Friday, July 30, 2010

Singapore's richest get 17% wealthier this year

(SINGAPORE) The Republic's wealthiest are enjoying better fortunes this year, in tandem with the local economy's improving performance, according to data collected by Forbes Asia.

The publication, which tracks the wealth of Singapore's 40 richest people, said their total net worth this year is US$45.7 billion (S$62.4 billion) - up 17 per cent from last year's US$39 billion.

Of the lot, 26 tycoons saw their wealth increase this year, while seven suffered declines.

The family of the late Ng Teng Fong - who died in February - topped the list with a combined net worth of US$7.8 billion.

Still, they were among the few whose wealth declined - from US$8 billion the year before, as the value of their shareholding in Hong Kong developer Tsim Sha Tsui Properties fell 18 per cent over the past year, on fears of a slowdown in China. Forbes Asia said the biggest chunk of the family's wealth continues to come from its privately held Singapore property development company Far East Organization.

Meanwhile, the family of the late Khoo Teck Puat (who died in 2004) is second, with a total net worth of US$5.9 billion, up from US$5.5 billion in 2009. The family - the 14 children who inherited the fortune - sold its stake in Standard Chartered Bank to Temasek for US$4 billion in 2004. Its main asset is the Goodwood Group of hotels and a minor stake in the Ng family's Orchard Parade Holdings.

United Overseas Bank chairman Wee Cho Yaw moves up to third from fifth place last year, adding US$500 million to his wealth. Wilmar International's chairman Kuok Khoon Hong holds steady in fourth place with a net worth of US$3.5 billion. He's expected to add more to his fortunes, however, with the recently inked US$1.5 billion deal to buy Sucrogen (the largest raw sugar producer in Australia and maker of fuel ethanol) expected to be completed by September.

There were also some notable entrants to the list this year. Making a debut, at No 5, is New Zealand- born social entrepreneur Richard Chandler, who became a Singapore resident in 2008. The 52-year-old heads RF Chandler (a fund which invests in emerging markets) and has also set aside US$100 million for educational causes in the developing world.

The other newcomers to the top-40 list this year are Otto Marine's Yaw Chee Siew, who comes in at No 22, with a total net worth of US$385 million, and ARA Asset Management's John Lim at No 38, with US$202 million.

And returning to the list, after a two-year absence, is Osim International's Ron Sim. He re-enters at No 28, with a net worth of US$301 million, after having written off his investment in loss-making Brookstone in 2008.

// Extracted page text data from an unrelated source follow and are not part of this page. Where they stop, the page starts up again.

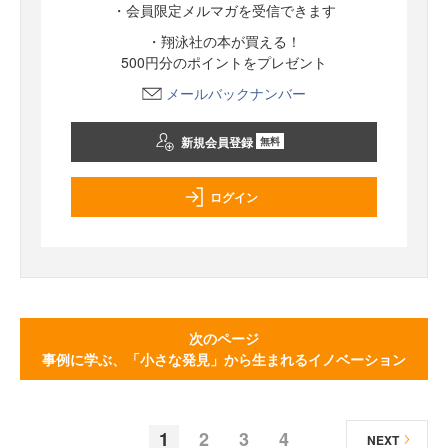
・会員限定メルマガを受信できます
・翔泳社の本が買える！
500円分のポイントをプレゼント
メールバックナンバー
新規会員登録
無料
ログイン
次のページ
事例に学ぶ、「小さな発見」から生まれるイノベーション
1
2
3
4
NEXT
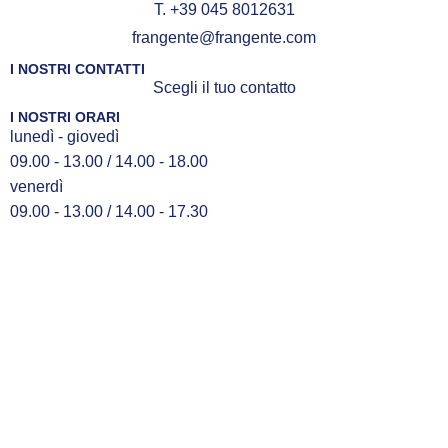
T. +39 045 8012631
frangente@frangente.com
I NOSTRI CONTATTI
Scegli il tuo contatto
I NOSTRI ORARI
lunedì - giovedì
09.00 - 13.00 / 14.00 - 18.00
venerdì
09.00 - 13.00 / 14.00 - 17.30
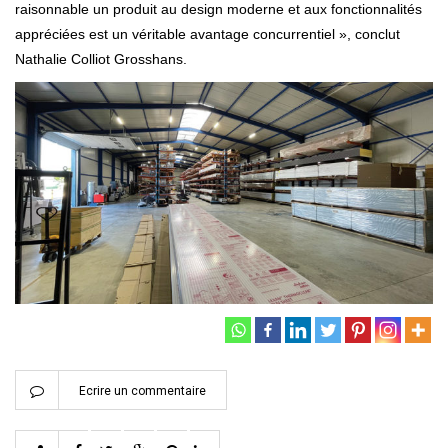
raisonnable un produit au design moderne et aux fonctionnalités
appréciées est un véritable avantage concurrentiel », conclut
Nathalie Colliot Grosshans.
Ecrire un commentaire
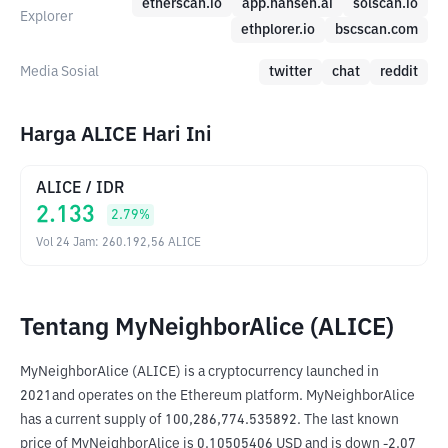
etherscan.io
app.nansen.ai
solscan.io
Explorer
ethplorer.io
bscscan.com
Media Sosial
twitter
chat
reddit
Harga ALICE Hari Ini
ALICE
/
IDR
2.133
2.79
%
Vol 24 Jam
:
260.192,56
ALICE
Tentang MyNeighborAlice (ALICE)
MyNeighborAlice (ALICE) is a cryptocurrency launched in 
2021and operates on the Ethereum platform. MyNeighborAlice 
has a current supply of 100,286,774.535892. The last known 
price of MyNeighborAlice is 0.10505406 USD and is down -2.07 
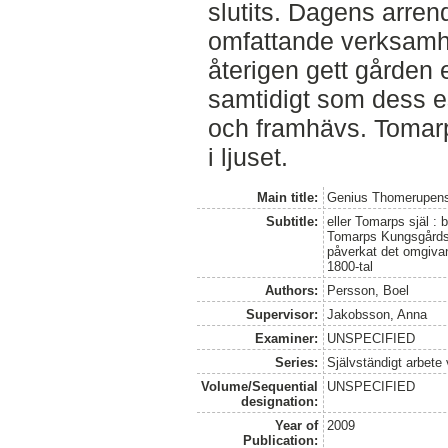
slutits. Dagens arre
omfattande verksamhet
återigen gett gården e
samtidigt som dess es
och framhävs. Tomarps
i ljuset.
Main title:
Genius Thomerupens
Subtitle:
eller Tomarps själ : 
Tomarps Kungsgårds 
påverkat det omgivand
1800-tal
Authors:
Persson, Boel
Supervisor:
Jakobsson, Anna
Examiner:
UNSPECIFIED
Series:
Självständigt arbete
Volume/Sequential
UNSPECIFIED
designation:
Year of
2009
Publication:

Hotelier Ong Beng Seng and his wife Christina Ong are also first-time billionaires - with a combined wealth of US$1 billion, up from US$700 million last year, thanks to the better performance of their hotel and retailing empire. Between them, they control Hotel Properties, UK fashion house Mulberry, the Club 21 retail chain and the Como Group.

Meanwhile, among those suffering a decline in fortunes is Yanlord Land Group's Zhong Sheng Jian, who made his fortune from China's property boom over the last two decades, and was named 'Businessman of the Year' at BT's Singapore Business Awards 2010. His net worth fell 10 per cent from the year before, to US$1.8 billion this year, as Yanlord's stock price fell due to worries about the Chinese government's efforts to curb real estate prices.

The full list of Singapore's richest can be found in the August issue of Forbes Asia.

The magazine said it compiled the list by calculating the individuals' public net worth using share prices and exchange rates as at July 14. For privately held wealth, it estimated what they would be worth if they were public.

The publication also said that this ranking, unlike the Forbes billionaire list, includes numerous family assets shared by individuals and their children, grandchildren and siblings. Where family assets are held by extended families, such as the Kwek cousins (that is, Kwek Leng Beng, Kwek Leng Kee and Kwek Leng Peck), Forbes Asia split them into separate entries.